● **Problem to solve**
In your copy, leave out all pictures and reproduce every entry exactly.

● **Given information**
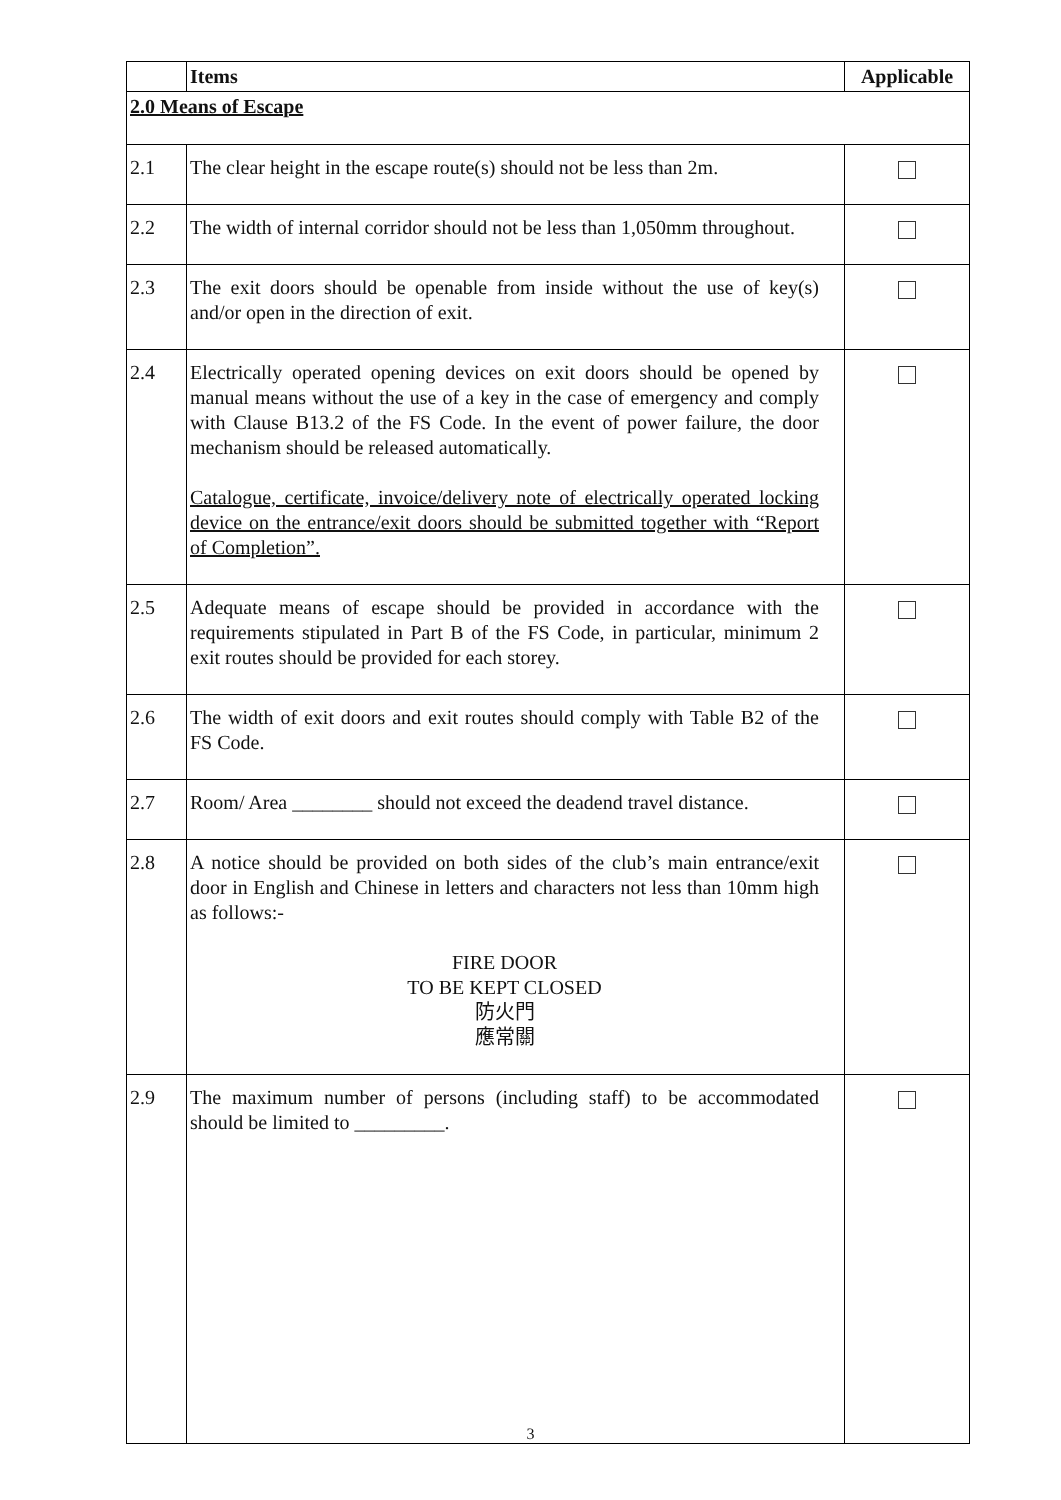| | Items | Applicable |
| --- | --- | --- |
| 2.0 Means of Escape | | |
| 2.1 | The clear height in the escape route(s) should not be less than 2m. | |
| 2.2 | The width of internal corridor should not be less than 1,050mm throughout. | |
| 2.3 | The exit doors should be openable from inside without the use of key(s) and/or open in the direction of exit. | |
| 2.4 | Electrically operated opening devices on exit doors should be opened by manual means without the use of a key in the case of emergency and comply with Clause B13.2 of the FS Code. In the event of power failure, the door mechanism should be released automatically. Catalogue, certificate, invoice/delivery note of electrically operated locking device on the entrance/exit doors should be submitted together with “Report of Completion”. | |
| 2.5 | Adequate means of escape should be provided in accordance with the requirements stipulated in Part B of the FS Code, in particular, minimum 2 exit routes should be provided for each storey. | |
| 2.6 | The width of exit doors and exit routes should comply with Table B2 of the FS Code. | |
| 2.7 | Room/ Area ________ should not exceed the deadend travel distance. | |
| 2.8 | A notice should be provided on both sides of the club’s main entrance/exit door in English and Chinese in letters and characters not less than 10mm high as follows:- FIRE DOOR TO BE KEPT CLOSED 防火門 應常關 | |
| 2.9 | The maximum number of persons (including staff) to be accommodated should be limited to _________. | |
3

● **Finished exercise**
| | Items | Applicable |
| --- | --- | --- |
| 2.0 Means of Escape | | |
| 2.1 | The clear height in the escape route(s) should not be less than 2m. | |
| 2.2 | The width of internal corridor should not be less than 1,050mm throughout. | |
| 2.3 | The exit doors should be openable from inside without the use of key(s) and/or open in the direction of exit. | |
| 2.4 | Electrically operated opening devices on exit doors should be opened by manual means without the use of a key in the case of emergency and comply with Clause B13.2 of the FS Code. In the event of power failure, the door mechanism should be released automatically. Catalogue, certificate, invoice/delivery note of electrically operated locking device on the entrance/exit doors should be submitted together with “Report of Completion”. | |
| 2.5 | Adequate means of escape should be provided in accordance with the requirements stipulated in Part B of the FS Code, in particular, minimum 2 exit routes should be provided for each storey. | |
| 2.6 | The width of exit doors and exit routes should comply with Table B2 of the FS Code. | |
| 2.7 | Room/ Area ________ should not exceed the deadend travel distance. | |
| 2.8 | A notice should be provided on both sides of the club’s main entrance/exit door in English and Chinese in letters and characters not less than 10mm high as follows:- FIRE DOOR TO BE KEPT CLOSED 防火門 應常關 | |
| 2.9 | The maximum number of persons (including staff) to be accommodated should be limited to _________. | |
3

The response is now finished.